NovelToon NovelToon
Se Simple Bunga Selamat Pagi

Se Simple Bunga Selamat Pagi

Status: sedang berlangsung
Genre:Ketos / Diam-Diam Cinta / Cintapertama / Idola sekolah
Popularitas:691
Nilai: 5
Nama Author: happy fit

kinandayu gadis cantik tapi tomboy terlihat semaunya dan jutek..tp ketika sdh kenal dekat dia adalah gadis yang caring sm semua teman2 nya dan sangat menyayangi keluarga nya....

Karya ini diterbitkan atas izin NovelToon happy fit, isi konten hanyalah pandangan pribadi pembuatnya, tidak mewakili NovelToon sendiri

chapter 17- dingin gunung, hati makin panas (bukan karena bonfire best )

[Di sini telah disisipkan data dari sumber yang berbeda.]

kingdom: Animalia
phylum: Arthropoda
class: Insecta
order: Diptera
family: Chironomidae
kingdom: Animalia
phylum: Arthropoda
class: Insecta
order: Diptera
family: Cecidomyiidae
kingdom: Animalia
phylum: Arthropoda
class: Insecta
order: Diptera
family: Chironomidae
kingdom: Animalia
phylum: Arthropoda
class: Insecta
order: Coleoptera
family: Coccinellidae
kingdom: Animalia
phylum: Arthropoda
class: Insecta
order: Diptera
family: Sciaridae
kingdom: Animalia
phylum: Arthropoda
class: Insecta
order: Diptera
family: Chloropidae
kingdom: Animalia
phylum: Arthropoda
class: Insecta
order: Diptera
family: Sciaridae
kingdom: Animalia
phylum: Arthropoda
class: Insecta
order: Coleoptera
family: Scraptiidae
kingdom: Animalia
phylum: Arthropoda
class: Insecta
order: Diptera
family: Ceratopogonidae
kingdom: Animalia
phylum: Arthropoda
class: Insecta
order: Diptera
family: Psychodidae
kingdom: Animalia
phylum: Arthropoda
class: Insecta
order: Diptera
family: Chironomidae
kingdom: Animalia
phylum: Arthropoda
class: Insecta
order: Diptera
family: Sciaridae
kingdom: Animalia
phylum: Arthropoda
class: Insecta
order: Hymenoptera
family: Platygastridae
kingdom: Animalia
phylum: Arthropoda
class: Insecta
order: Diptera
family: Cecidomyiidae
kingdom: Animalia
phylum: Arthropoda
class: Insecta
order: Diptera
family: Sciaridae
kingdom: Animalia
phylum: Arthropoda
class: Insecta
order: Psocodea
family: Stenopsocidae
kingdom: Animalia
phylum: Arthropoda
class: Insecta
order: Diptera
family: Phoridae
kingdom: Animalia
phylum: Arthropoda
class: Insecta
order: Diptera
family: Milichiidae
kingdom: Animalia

Udara pagi di kaki gunung itu bersih banget sampai rasanya paru-paru Kinan ngucapin “alhamdulillah” sendiri. Embun masih nempel di rumput, suara burung kedengeran, dan udara dingin bikin napas keluar asap tipis kayak drama Korea.

Kinan bangun paling akhir, kepala keluar dikit dari sleeping bag kayak kura-kura baru bangun tidur. Rambutnya hari ini? Digelung messy bun tinggi—yang keliatan effortless tapi cantik banget, ada beberapa untaian jatuh di sisi wajah, bikin dia keliatan fresh dan imut parah. Hoodie rajut cream tebal, celana training hitam, dan hidung sedikit merah karena dingin.

Dia ngeliat sekitar, terus bergumam lirih, “Aku kalo tinggal di gunung mungkin jadi istri ranger hutan…”

Maya melirik, lagi sikat gigi. “Kin, kamu belum mandi tapi udah mikirin jodoh?”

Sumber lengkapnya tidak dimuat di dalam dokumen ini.